Et que peut faire le réseau des communicants publics pour accompagner ces évolutions du métier ?
Le rôle d’un réseau professionnel comme le nôtre, qui s’adresse aux 25 000 communicants publics, qui offre des services à chacun, est d’abord de permettre l’échange d’expériences. Souvent, le communicant public est un peu seul dans sa collectivité. Il a besoin d’échanger, de confronter son quotidien à celui de ses collègues. Il a aussi besoin d’un accompagnement professionnel pour rester à la pointe des techniques de son métier et pour être en capacité d’être un conseiller. Son expertise est particulièrement utile à l’action publique.
« Le communicant public va devoir construire un récit crédible sur un ton moins moralisateur, dé-technicisé, et donner à voir une vision du monde portée par de nouveaux codes du bien vivre ensemble. »
Pensez-vous que les nouvelles équipes installées lors des dernières élections municipales attendent cette expertise de leurs communicants ?

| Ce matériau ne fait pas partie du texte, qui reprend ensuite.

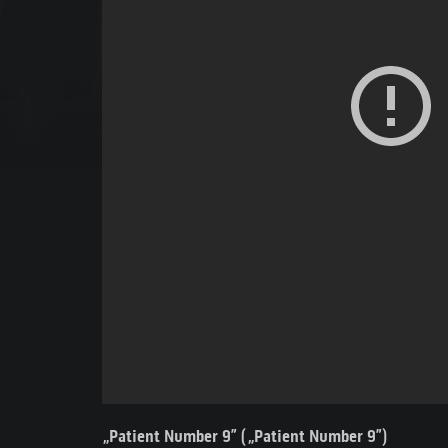
„Patient Number 9” („Patient Number 9”)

Les programmes, comme les nouveaux élus municipaux, ont mis en avant deux priorités majeures. L’engagement de leur collectivité pour faire face au dérèglement climatique et la participation des citoyens. Certes, les discours sont plus faciles que les actes mais les Français jugent sur les résultats. La relation citoyenne, c’est à dire l’implication des citoyens, des usagers, à tous les stades de la construction des politiques publiques est aujourd’hui essentielle au fonctionnement et à l’avenir de notre système démocratique. De plus, c’est une source d’efficacité de l’action publique, notamment pour accompagner la transition environnementale. Au regard de ces priorités, les élus sont de plus en plus souvent convaincus que le communicant public joue un rôle primordial notamment pour informer, expliquer, mobiliser, faire vivre la participation et faire évoluer les comportements.
Le dernier Baromètre de la communication locale confirme-t-il cette attente des habitants pour une action publique plus participative ?

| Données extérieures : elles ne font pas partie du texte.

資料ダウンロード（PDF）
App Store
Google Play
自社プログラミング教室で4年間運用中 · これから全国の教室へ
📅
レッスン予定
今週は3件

Ce sondage grand public a été réalisé à l’issue de la première période de confinement et après les élections municipales. Les résultats traduisent que les Français, de manière générale, perçoivent très positivement les dispositifs locaux de concertation et de participation. Plus de 8 Français sur 10 considèrent que ces dispositifs sont une bonne chose pour que les élus aient une meilleure connaissance des attentes des citoyens, pour que les citoyens soient davantage associés aux décisions les concernant et pour faire émerger des solutions innovantes et améliorer directement les projets et politiques publiques. De plus, le Baromètre mesure que la confiance envers les institutions locales et les élus de proximité reste forte. Cette confiance s’exprime dans l’appréciation que les Français portent sur la communication de leurs collectivités. Ils la jugent crédible et utile. Ils sont demandeurs d’une information plus abondante pour mieux comprendre et agir. Sur ce socle de confiance, la démocratie peut s’appuyer voire se renouveler à partir du local.